What matters is that you start small.
Check out my reasoning…
Why you should start trading with a small account
You see, some traders will try to start with a big account…
But the thing is, every trader starts with almost zero trading confidence.
And what happens if you have a big account size with little to no confidence?
That’s right, your account dwindles as time goes on…
So instead, what should you do?
Start with a small account while your confidence is small!…
So, as you start putting in good trades one at a time consistently…
…not only does your confidence grow, but also your trading account…
In short, you want to match your account size to your confidence!
Now…
What if you have a $5,000 account, and you actually do have extra funds to put into your trading account?
The key now is to know when to add them.
“Accelerate” your trading account by adding more funds
The best time to add funds to your account is when you are most confident and starting to see the gains.
Do you agree?
This means that if your small trading account doesn’t work out…

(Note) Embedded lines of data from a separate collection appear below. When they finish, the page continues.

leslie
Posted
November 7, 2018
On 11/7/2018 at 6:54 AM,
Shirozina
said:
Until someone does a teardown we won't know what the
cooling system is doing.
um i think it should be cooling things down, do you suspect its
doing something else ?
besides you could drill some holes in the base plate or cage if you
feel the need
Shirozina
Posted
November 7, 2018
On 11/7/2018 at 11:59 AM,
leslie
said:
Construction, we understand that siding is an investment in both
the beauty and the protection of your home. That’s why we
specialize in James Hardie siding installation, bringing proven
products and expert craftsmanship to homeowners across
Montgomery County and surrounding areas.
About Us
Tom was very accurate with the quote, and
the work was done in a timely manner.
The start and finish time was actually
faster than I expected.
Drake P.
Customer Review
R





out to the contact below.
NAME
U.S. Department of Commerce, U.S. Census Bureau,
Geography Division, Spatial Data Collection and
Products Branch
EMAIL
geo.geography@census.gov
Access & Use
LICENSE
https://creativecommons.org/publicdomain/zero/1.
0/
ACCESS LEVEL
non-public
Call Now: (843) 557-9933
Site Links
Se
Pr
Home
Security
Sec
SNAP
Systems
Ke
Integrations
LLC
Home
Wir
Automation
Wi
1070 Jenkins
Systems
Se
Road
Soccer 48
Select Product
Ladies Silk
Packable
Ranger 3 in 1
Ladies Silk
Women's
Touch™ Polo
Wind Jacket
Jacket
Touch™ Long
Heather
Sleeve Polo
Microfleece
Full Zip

…then simply don’t add more funds!
Because it’s better to go bust on a small account than a big one, right?
However, once you gain consistency in trading, then it pays for you to add more funds by betting more into your trading confidence and results…
That way, you not only grow your account from starting small, but you accelerate it!
Because again…
You don’t want to be adding more funds if you only keep sabotaging yourself (therefore affecting your confidence in trading)…
It’s like you’re just adding more fuel to the fire!
To sum it up…
If your small trading account is not doing well, then don’t add funds and review your trading journal to see what went wrong.
If your small trading account is starting to do anywhere above breakeven and your trading actions have been consistent…
…then consider adding funds.
You only want to bet on something that works!
Or rather, bet on yourself at your best in trading!
Got it?
Conclusion
In today’s guide…
I made sure to equip you with knowledge on how to start a small trading account in forex but also the mindset to manage it.
Overall, here’s what you’ve learned for today:
- Trading is not a job but a business; having the right expectations in trading is the key to lasting long in this game
- Understanding lot sizes is the key to managing risk on a small trading account in forex
- A small trading account amount depends on what kind of trading style you wish to adopt in your trading
- Starting with a small account is the way to go when starting in trading, and eventually adding more funds as you become more consistent
To be honest, this is a trading guide I made that I wish I had read 7 years ago…
…so, I hope that you enjoyed reading through it!
But actually, I want to hear your story…
Where are you right now in your trading journey?
Do you plan on starting a small trading account in forex soon?
If so, how do you plan to go about it?